The committee had initially formed a working group under the direction of Minister for Privatisation Daniyal Aziz, which had then presented its recommendations. Opposition lawmakers in the committee, however, later disowned the recommendations.
On Wednesday, the committee discussed and endorsed the recommendations, sending them to members who were absent from Wednesday’s meeting.
If accepted by Parliament—which is a likely possibility—the recommendations will undo the entire delimitation exercise the ECP has carried out, mere months before the general elections.

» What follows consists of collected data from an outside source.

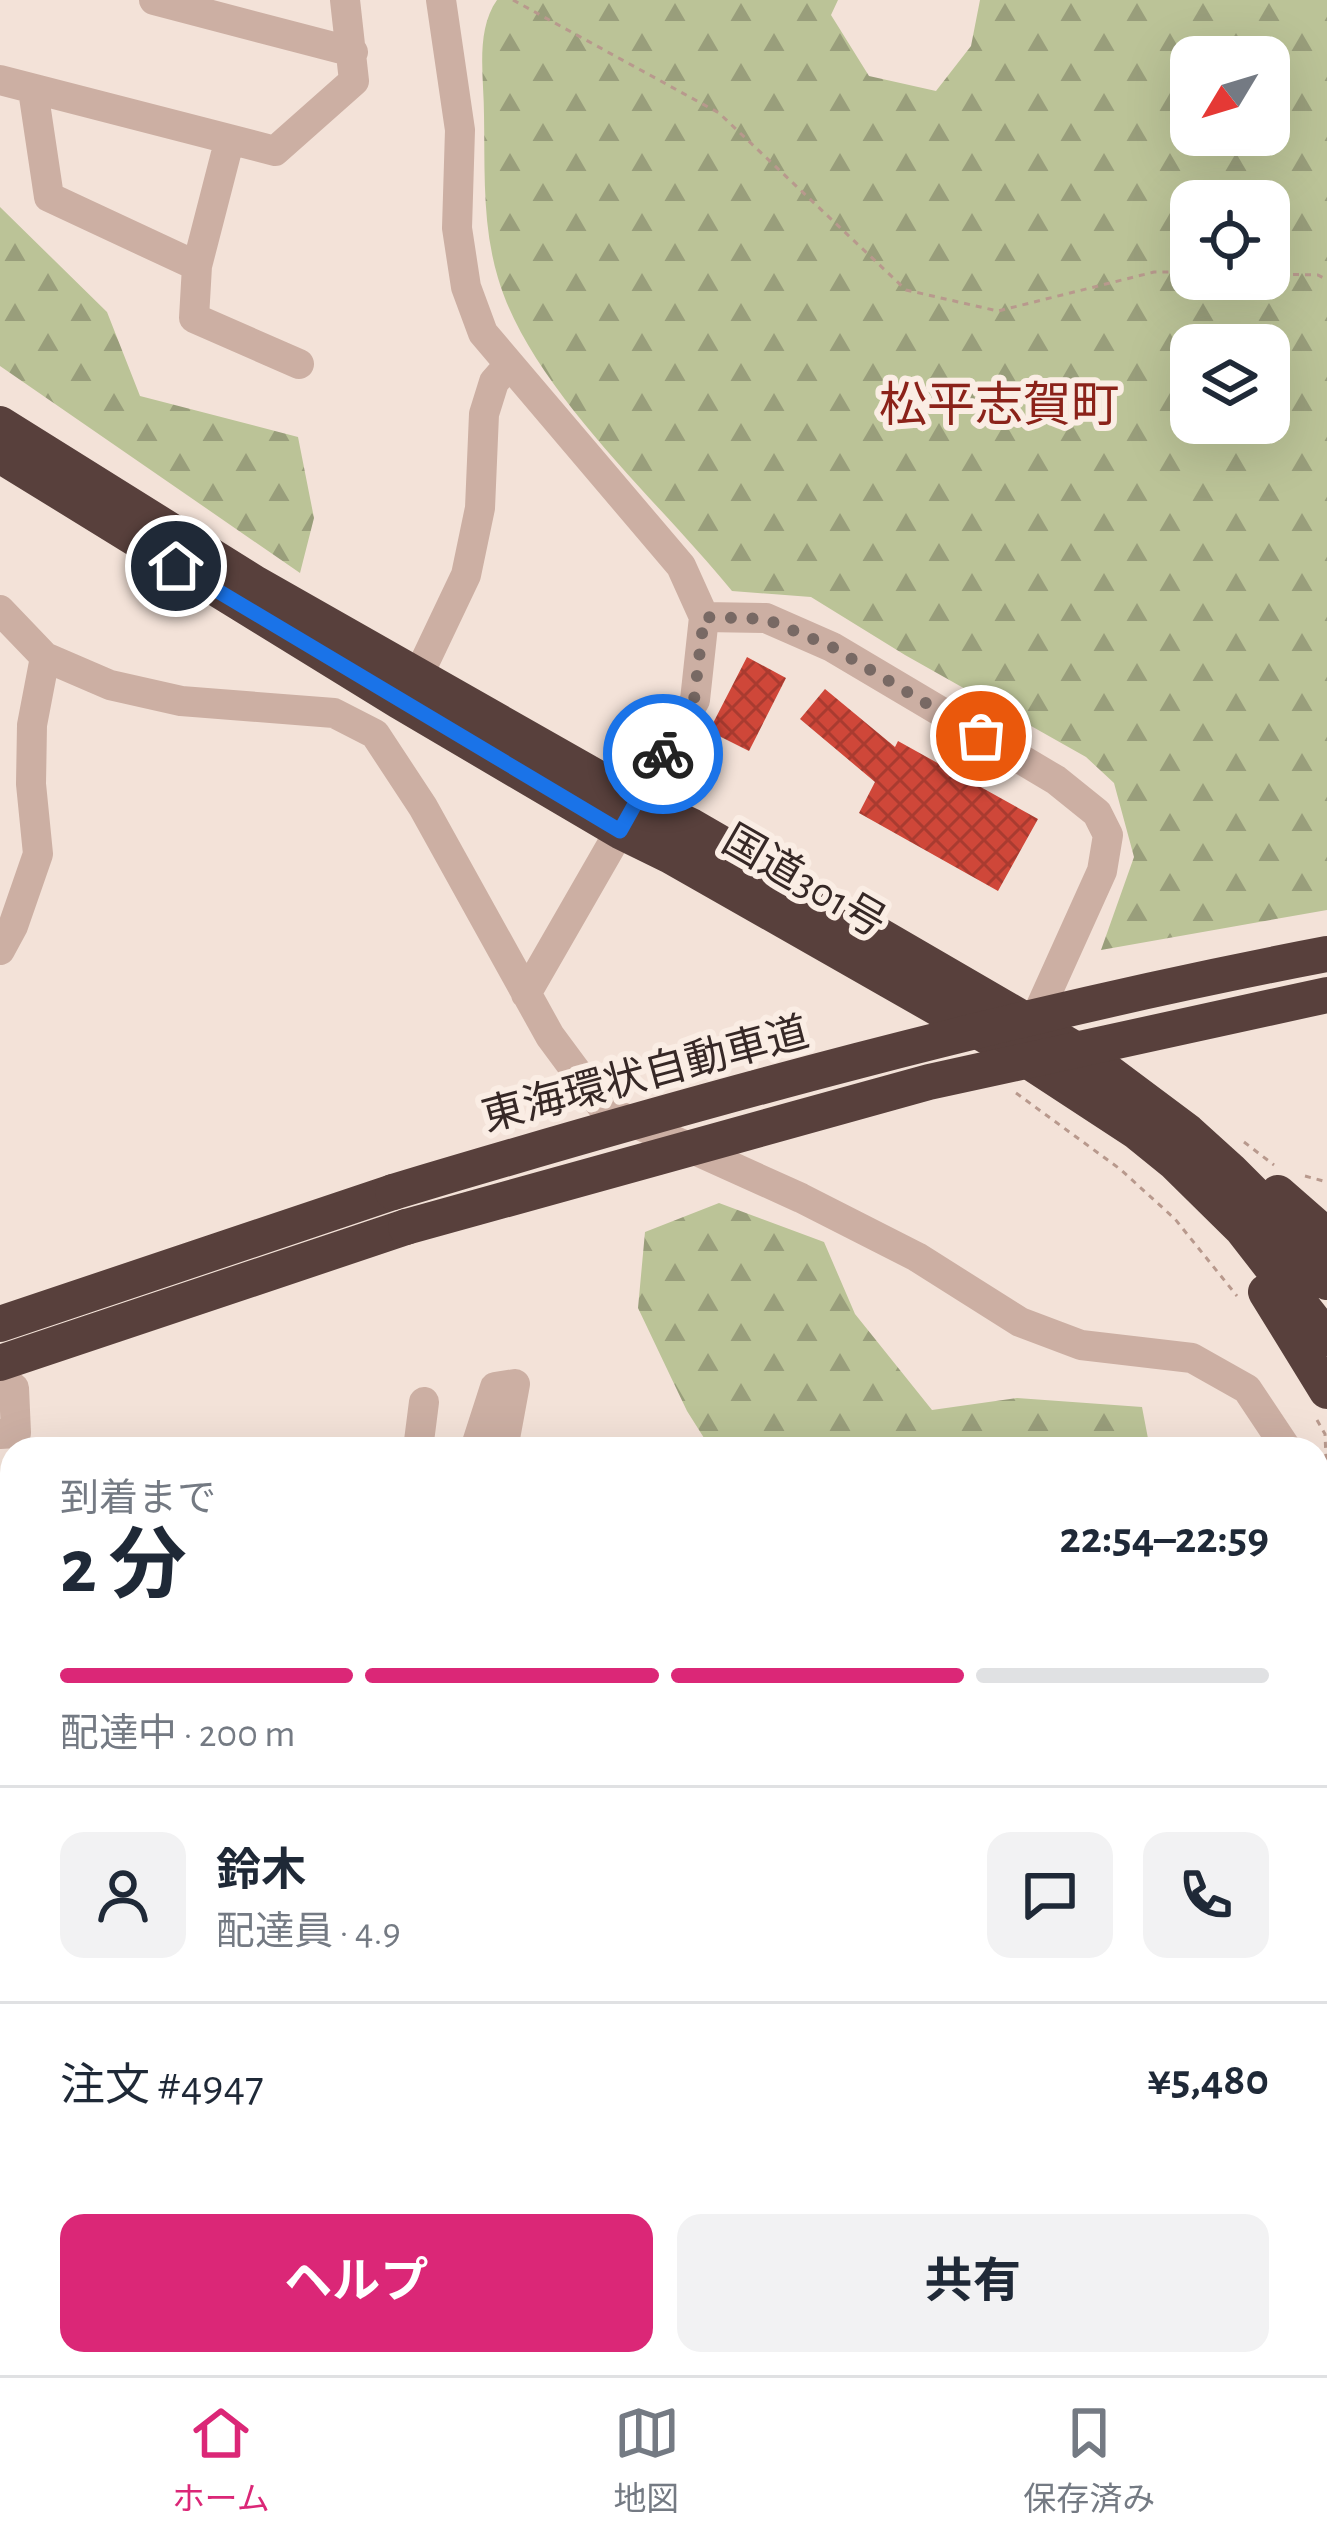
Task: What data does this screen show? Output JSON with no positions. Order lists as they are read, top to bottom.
{
  "streets": {
    "highway": ["国道301号", "東海環状自動車道"]
  },
  "districts": ["松平志賀町"],
  "north": "bottom left",
  "page": {
    "heading": ["2 分", "到着まで", "22:54–22:59"],
    "panel": [
      "鈴木",
      "配達員 · 4.9",
      "注文 #4947",
      "¥5,480"
    ],
    "bar": "配達中 · 200 m",
    "buttons": ["ヘルプ", "共有"],
    "tabs": ["ホーム", "地図", "保存済み"]
  }
}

The recommendations are as follows:
- Constitutional amendment bill may be passed by deleting provisions of constitutional amendment along with the provisional census data being used because the final census data would not be available before the elections. “Therefore, the question of delay of elections does not arise and we are well before the election schedule”;
- That the amendment to Section 20 of the Elections Act, 2017 be converted into an ordinance to bring sub-rule (5) of rule 10 of Election Rules, 2017 into the main text of the act, thereby blocking the fractionalisation at the district level and clarifying the administrative boundaries and other matters;
- An inquiry be instituted under the Pakistan Commission of Inquiry Act, 2017 under a retired judge to inquire into gross legal violations by delimitation committees and their motivations, including but not limited to the movement of members of the committees, their communication in addition to examining them under oath. Furthermore, it would determine reasons for the commission to overlook gross violation of uniformity in applications of the law and rules. The inquiry will also look into detailed chronological events with regard to the recent census and compare it with previous PES norms and standards, and reasons and the motivation misleading this committee and parliament leading to the constitutional amendment for provisional census data delimitation;
- Public interest litigation be filed under Article 184 of the Constitution in the public interest on the gross violation of law and tampering of rights by the ECP and its motivators; and
- Resolution by parliament itemising grave violations by the ECP and FBS, and providing for a remedy by respective institutions.